Il n’y a pas de « profil type » pour entrer à l’Académie. Chez les acrobates, l’un a commencé par la capoeira avant d’entrer dans une école de cirque amateur. Deux autres se sont formés sur YouTube, en transformant des obstacles de la rue en tremplins. La candidature de Cannelle Maire ne sera finalement pas retenue cette année, le jury estimant que sa spécialité n’était pas ­assez claire. Elle sera cependant ­admise en classe préparatoire au Centre national des arts du cirque (CNAC) de Châlons-en-Champagne, l’autre école habilitée.

Les candidats admis à l’Académie Fratellini y passent trois années en alternance, avec un contrat d’apprentissage. Ils consacrent quarante pour cent de leur temps à des projets professionnels : création de numéros, remplacements dans des cirques ou des compagnies, spectacles pour des comités d’entreprise. Les cours se répartissent entre l’université Paris-VIII, qui délivre aux apprentis circassiens une ­licence en arts du spectacle, et l’Académie, en séances individuelles avec un professeur.

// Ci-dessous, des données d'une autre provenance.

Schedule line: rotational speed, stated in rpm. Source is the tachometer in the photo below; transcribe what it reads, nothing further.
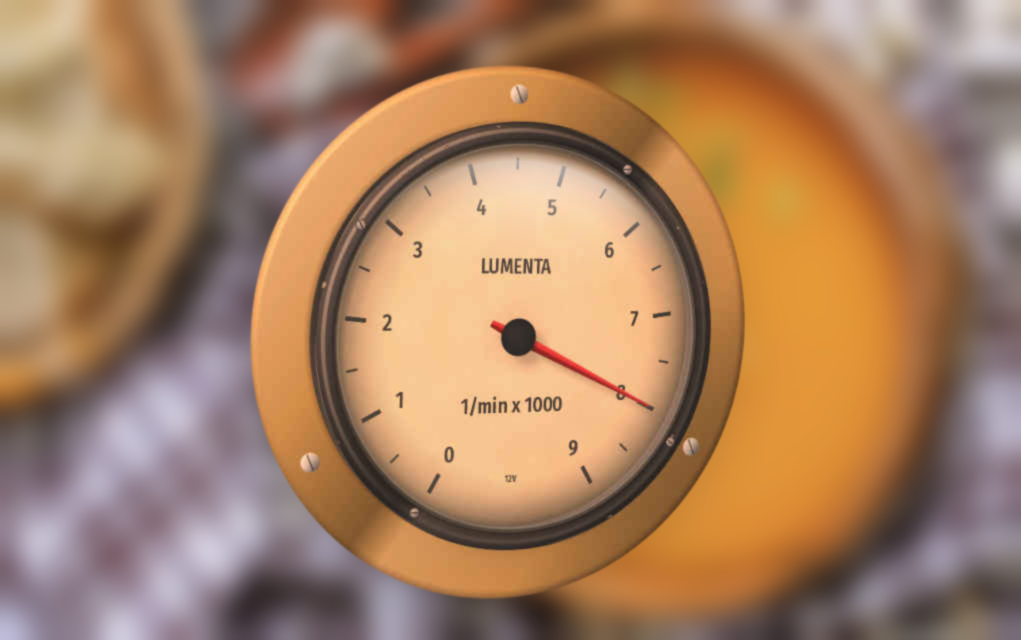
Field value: 8000 rpm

« Quand on dit qu’on étudie le cirque, les gens n’imaginent pas qu’on suit une vraie formation, ils nous imaginent dans un cirque, en train de nourrir les animaux en collants à paillettes », ironise un apprenti. L’Académie Fratellini tente, elle, de renouveler la discipline.

Se former

En France, deux écoles délivrent un diplôme national supérieur professionnel d’artiste de cirque (DNSP), équivalent à une licence : l’Académie Fratellini de Saint-Denis, et le Centre national des arts du cirque (CNAC) de Châlons-en-Champagne. Ce centre est associé à l’Enacr (Ecole nationale des arts du cirque) de Rosny-sous-Bois (Seine-Saint-Denis), qui assure la première partie de la formation. Les frais de scolarité s’élèvent à 150 euros par an.

La Fédération française des écoles de cirque reconnaît six centres de formation professionnelle préparant au métier d’artiste de cirque. Le cursus dure deux à trois ans. Arc en cirque, à Chambéry (formation gratuite), Balthazar, à Montpellier (3 000 euros par an pour une mise à niveau de deux ans), et l’association Piste d’Azur, à Roquette-sur-Siagne (gratuite), dans les Alpes-Maritimes, délivrent des diplômes de niveau bac + 2. De nombreux étudiants tentent leur chance au Lido, à Toulouse (formation gratuite pendant deux ou trois ans) ou au centre régional des arts du cirque de Lomme (Nord), dont les frais de scolarité sont de 3 800 euros au minimum. Pour les apprentis clowns, Le Samovar, à Bagnolet (Seine-Saint-Denis), propose une formation à partir de 4 300 euros.